Our hosting architecture can only be accessed by a small number of the Member Jungle team using our VPN with separate levels of authentication via access key encryption and then password access.
Online Payments
The Member Jungle payment gateway is built on top of the Stripe payment gateway. Stripe is one of the leading global payment gateways and has bank level protection to data. They have the highest level of PCI Certification (Payment Card Industry).
Within the processing step of a transaction processed via Stripe there are additional fraud checks done against that card and the nature of the transaction.
Member Jungle stores no credit or payment data on our systems.

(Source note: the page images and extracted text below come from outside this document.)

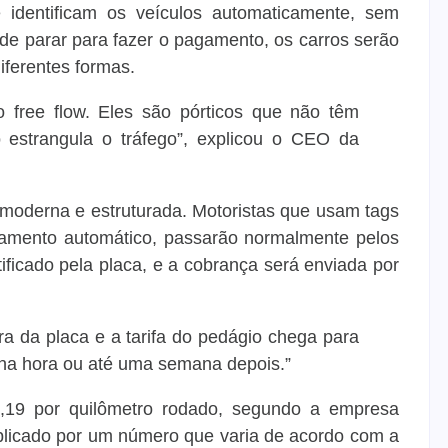
e identificam os veículos automaticamente, sem
e parar para fazer o pagamento, os carros serão
iferentes formas.
 free flow. Eles são pórticos que não têm
 estrangula o tráfego”, explicou o CEO da
 moderna e estruturada. Motoristas que usam tags
amento automático, passarão normalmente pelos
tificado pela placa, e a cobrança será enviada por
ra da placa e a tarifa do pedágio chega para
na hora ou até uma semana depois.”
,19 por quilômetro rodado, segundo a empresa
iplicado por um número que varia de acordo com a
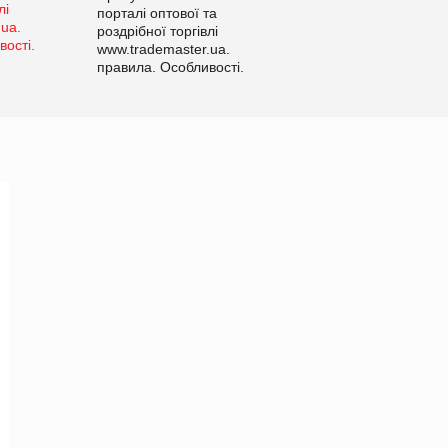
порталі оптової та
роздрібної торгівлі
www.trademaster.ua.
правила. Особливості.
Рекомендації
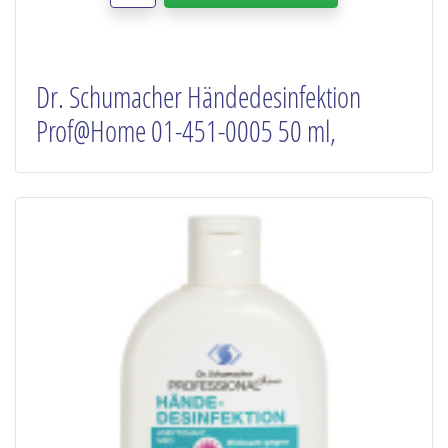
Dr. Schumacher Händedesinfektion
Prof@Home 01-451-0005 50 ml,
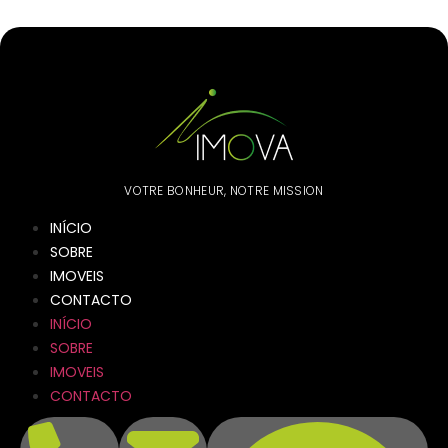
VOTRE BONHEUR, NOTRE MISSION
INÍCIO
SOBRE
IMOVEIS
CONTACTO
INÍCIO
SOBRE
IMOVEIS
CONTACTO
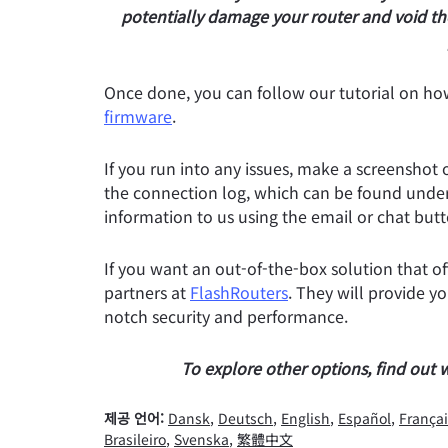
potentially damage your router and void th
Once done, you can follow our tutorial on ho
firmware
.
If you run into any issues, make a screenshot
the connection log, which can be found unde
information to us using the email or chat butt
If you want an out-of-the-box solution that of
partners at
FlashRouters
. They will provide yo
notch security and performance.
To explore other options, find out
제공 언어:
Dansk
,
Deutsch
,
English
,
Español
,
Françai
Brasileiro
,
Svenska
,
繁體中文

If a member ‘stores’ or saves their credit or debit card, all information is stored at Stripe (with all their protection) and we only store a link that can be used to charge that card for future transactions and only from your Member Jungle web site.
We also limit the number of payments, successful or not, that can be transacted in a period of time.
More details about Stripe and security is here: https://stripe.com/docs/security
General Obfuscation
The other thing we have learnt over the years is to not get too specific about what we do with security. In this article we have given an overview of what we do to rest your mind, but have intentionally not named specific vendors or approaches we take. The less the bad guys know the more secure the system and hence your data.
Our approach is to always use the best in class software systems and vendors. With our key vendors we work with them closely, most as vendor developer partners so we have additional access to their experts.
Do you store identification documents?
Absolutely not. We do not store drivers licences, passports, health cards or any other identification documents at all for our clients.
If you ever have provided, or need to provide, identification for a payment gateway account, that information is not stored on our servers. It is used by Stripe to satisfy banking regulations 100 point checks, and then destroyed.
P.S. Please don’t collect this information from your members. Although it is possible for you to do this without our knowledge using a membership form image upload, and it will be encrypted, don’t do it. It puts you and your members at risk.
Do you share information with anyone else?
No member data is shared with ANY third-party organisation. Not specific data, not rolled up data, not anonymised data. Nothing.
Your data is your data, not someone else’s. One of the driving forces behind Member Jungle is our obsession with privacy and the hatred (is that too strong?) of internet systems, especially social media organisations, who share your data and/or use it for advertisers.
We will never do that.
Will you advise us if there is a breach?
Of course. Immediately.
One of our core values is to ‘Be Transparent’, internally and externally. We will let you know what the extent is and we will also work with the Australian Cyber Security Centre to address the issue.
So our data is safe and never will get hacked?
We can’t absolutely guarantee that we will never get hacked. Anyone who tells you they can’t be hacked should raise alarm bells for you. NASA gets hacked, Banks get hacked, Telecommunications companies get hacked. But, we have gone through very significant steps to protect you and your club and have specific internal and external monitoring and logging systems in place for detection. As I said at the start of this article, we are paranoid, and we have to be or else we will not be constantly improving.